At the mercy of the political upheavals that unnerve her world, she recounts her experiences as a child and then an adult, relocating to Beirut from Egypt and later emigrating to Australia, only to return to Lebanon just as the embers of war were being fanned. As a survivor of a fifteen-year war that devastated her beloved Beirut, Mojabber Mourani derived purpose and optimism from her work as an educator at International College.
Throughout the book, she also celebrates life, resilience, and hope in the face of adversity and instability. She explores the theme of family and the significance of a Mediterranean heritage. She tells her stories because they need to be told, and because they need to be passed on, documenting the process of identity formation and the choices that her multiculturalism impose on her as events change her life.
Balconies also explores cultural and gender issues and observes the interactions between the urban landscapes and political climate of the cities she has lived in. The various vignettes and observations in the book are held together by the unifying thread of balconies. The author observes that the great and ancient cities of Alexandria, Athens and Beirut place a unique emphasis on their verandas: the place from which one sees the world. They are the vantage points and social spaces of their inhabitants, but also private spaces for reflection and introspection. Describing her love affair with Beirut, a city of contrasts and contradictions, the author also attempts to explain how urban dwellers negotiate their communion with nature.
Balconies is a book about the complexities of life, and the defining moments that make us who we are. It is, above all, a book that celebrates survival, diversity and resilience.
Excerpts from Balconies: A Mediterranean Memoir have been translated by Aida Y. Haddad and have appeared in the daily Al-Hayat. the author has been invited to speak about the book in the US, including book readings hosted by the World Alumni Association of AUB and the Glendale Public Library in California.
Mishka Mojabber Mourani has published a collection of poems, Lest We Forget, Lebanon 1975-1990, and co-authored a series of four grammar and writing text books, Highlighting the English Language Program, as well as several articles on education, culture and current affairs.
In 2006, her short story, 'The Fragrant Garden,' appeared in a collection entitled Hikayat: Short Stories by Lebanese Women, published by Telegram Books (London, 2006). The story was selected for inclusion in a a book entitled Lebanon Through Writers' Eyes, published by Eland (London, 2009).
Most recently, Mishka Mojabber Mourani's work has appeared in an anthology celebrating Beirut and published by Assabil in 2010 entitled Habiter Beyrouth? Parcours d'ecriture, on the occasion of Beirut being declared Book Capital of the World.

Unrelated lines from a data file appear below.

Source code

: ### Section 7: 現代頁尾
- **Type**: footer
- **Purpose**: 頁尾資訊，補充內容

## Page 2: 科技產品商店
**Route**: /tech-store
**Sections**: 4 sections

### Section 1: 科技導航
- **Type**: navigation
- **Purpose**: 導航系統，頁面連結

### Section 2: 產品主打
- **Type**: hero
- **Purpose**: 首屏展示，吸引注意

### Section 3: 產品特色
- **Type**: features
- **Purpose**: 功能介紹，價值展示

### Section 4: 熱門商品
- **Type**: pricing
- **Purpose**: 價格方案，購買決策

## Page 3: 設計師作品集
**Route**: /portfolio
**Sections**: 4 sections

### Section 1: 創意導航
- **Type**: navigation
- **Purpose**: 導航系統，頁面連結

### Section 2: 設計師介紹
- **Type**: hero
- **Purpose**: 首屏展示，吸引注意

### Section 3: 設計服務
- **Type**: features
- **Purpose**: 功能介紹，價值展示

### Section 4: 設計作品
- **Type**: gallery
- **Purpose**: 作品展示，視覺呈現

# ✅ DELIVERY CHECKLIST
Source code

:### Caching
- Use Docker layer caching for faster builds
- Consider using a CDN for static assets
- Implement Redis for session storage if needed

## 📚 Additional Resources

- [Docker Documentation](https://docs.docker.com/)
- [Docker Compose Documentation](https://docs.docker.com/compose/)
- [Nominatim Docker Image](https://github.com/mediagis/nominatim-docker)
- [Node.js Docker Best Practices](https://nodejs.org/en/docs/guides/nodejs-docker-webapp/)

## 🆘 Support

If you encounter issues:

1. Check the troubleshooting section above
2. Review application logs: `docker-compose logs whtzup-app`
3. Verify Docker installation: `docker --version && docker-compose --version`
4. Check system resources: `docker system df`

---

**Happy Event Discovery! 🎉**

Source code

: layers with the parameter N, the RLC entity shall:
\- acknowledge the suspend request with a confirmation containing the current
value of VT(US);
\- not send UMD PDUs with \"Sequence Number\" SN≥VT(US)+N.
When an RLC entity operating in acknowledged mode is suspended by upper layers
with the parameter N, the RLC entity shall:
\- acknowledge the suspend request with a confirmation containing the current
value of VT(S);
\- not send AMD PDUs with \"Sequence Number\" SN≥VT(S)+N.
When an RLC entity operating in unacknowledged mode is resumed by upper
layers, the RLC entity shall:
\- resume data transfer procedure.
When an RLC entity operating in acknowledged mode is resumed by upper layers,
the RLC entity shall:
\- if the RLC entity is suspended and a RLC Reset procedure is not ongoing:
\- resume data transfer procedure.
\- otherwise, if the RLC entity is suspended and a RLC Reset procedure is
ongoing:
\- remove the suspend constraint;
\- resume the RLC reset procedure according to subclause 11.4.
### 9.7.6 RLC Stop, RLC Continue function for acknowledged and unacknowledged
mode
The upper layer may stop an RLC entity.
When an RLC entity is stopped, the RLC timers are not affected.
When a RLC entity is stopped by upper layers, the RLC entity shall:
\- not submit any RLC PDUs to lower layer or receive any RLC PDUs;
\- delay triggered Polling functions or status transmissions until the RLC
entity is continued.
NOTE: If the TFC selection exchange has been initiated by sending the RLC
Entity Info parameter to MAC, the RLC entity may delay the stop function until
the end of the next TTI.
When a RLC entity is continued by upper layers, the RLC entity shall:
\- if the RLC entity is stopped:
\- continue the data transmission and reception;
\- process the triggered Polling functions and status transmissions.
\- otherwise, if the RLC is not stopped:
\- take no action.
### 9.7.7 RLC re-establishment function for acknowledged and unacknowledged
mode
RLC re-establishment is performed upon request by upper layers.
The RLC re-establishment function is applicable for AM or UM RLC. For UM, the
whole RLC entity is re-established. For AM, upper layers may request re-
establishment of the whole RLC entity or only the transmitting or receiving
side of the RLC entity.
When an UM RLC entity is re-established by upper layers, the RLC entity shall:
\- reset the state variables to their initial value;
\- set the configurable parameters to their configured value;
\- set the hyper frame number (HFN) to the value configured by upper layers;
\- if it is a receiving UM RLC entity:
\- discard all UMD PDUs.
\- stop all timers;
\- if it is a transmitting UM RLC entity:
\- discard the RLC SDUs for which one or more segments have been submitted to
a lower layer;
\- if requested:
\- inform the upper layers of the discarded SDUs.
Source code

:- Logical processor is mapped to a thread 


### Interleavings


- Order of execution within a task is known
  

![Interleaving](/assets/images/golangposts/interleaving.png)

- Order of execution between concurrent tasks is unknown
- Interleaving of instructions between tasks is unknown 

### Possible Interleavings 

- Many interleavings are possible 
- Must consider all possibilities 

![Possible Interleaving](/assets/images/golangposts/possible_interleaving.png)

Mojabber Mourani, Mishka. Balconies: A Mediterranean Memoir. Beirut, Lebanon: Dar An-Nahar, October, 2009 -101 pages
ISBN 978-99530-74-257-1 -                                                AVAILABLE ON AMAZON.COM

Mishka Mojabber Mourani: Book talks in California

The Glendale Central Library hosted a reading and discussion of BALCONIES as part of its author events on Wednesday August 18th.

The WAAAUB chapter of Southern California hosted a well attended reading and discussion of BALCONIES: A Mediterranean Memoir at the Calabassas Club on August 8, 2010.